Over the last twenty years there have been many, many sport fragrances released and most of them are flankers of flagship fragrances for the particular brand. The unfortunate part of this is most perfume producers took the wrong lesson from the success of Polo Blue. They decided that Sport meant light almost to the point of insipidness. Most Sport fragrances are an embarrassment to the other name on the label as everything that makes something like Encre Noire great is gutted in Encre Noire Sport. With all of this you might think this is an odd subject for The Gold Standard but there is one which shows it can be done right while hewing to the template set down, Guerlain Habit Rouge Sport.

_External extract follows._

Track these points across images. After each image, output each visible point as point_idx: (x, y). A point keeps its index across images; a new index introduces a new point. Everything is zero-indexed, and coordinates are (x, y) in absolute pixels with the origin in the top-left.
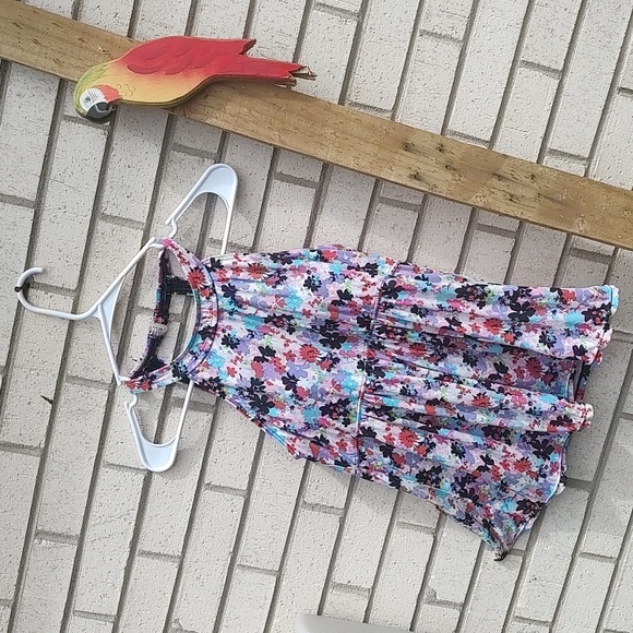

If there is any fragrance I would’ve thought would never be amenable to sportification it would be Jean-Paul Guerlain’s 1965 men’s fragrance Guerlain Habit Rouge. Habit Rouge is a citrus/spicy/leather with the signature Guerlinade. Habit Rouge would be in my conversation of greatest men’s fragrances of all-time. When I visited the Guerlain Boutique at The Breakers in Palm Beach in the summer of 2009 I probably recoiled when I was proffered the bottle of Habit Rouge Sport. What I should’ve done was realize M. Guerlain would not stoop to make a pale simulation of his classic. Instead he uses three key additions and an overall lightening of the core to create the best sport fragrance ever.
The same bigarade focused top notes are present but they are made brighter and the first key addition, bamboo, adds a fresh light woody note which transforms this into something recognizably Habit Rouge but also something new. The heart of neroli, patchouli, and cedar is the same. Then by dialing back the mélange of spices in the original to just one, pink pepper; and adding jasmine the heart is as easy to wear as that white t-shirt. The base is identical with leather over the amber and vanilla Guerlinade but as everything else in Habit Rouge Sport it is made less intense.
Habit Rouge Sport has 12-14 hour longevity and moderate sillage.
I wear Habit Rouge often but never in the warm weather; Habit Rouge Sport is what I wear these summer days. It may be faint praise to call this the best sports fragrance ever. Let me add to it Habit Rouge Sport is as good as the fragrance with which it shares its name.
Disclosure: This review was based on a bottle I purchased.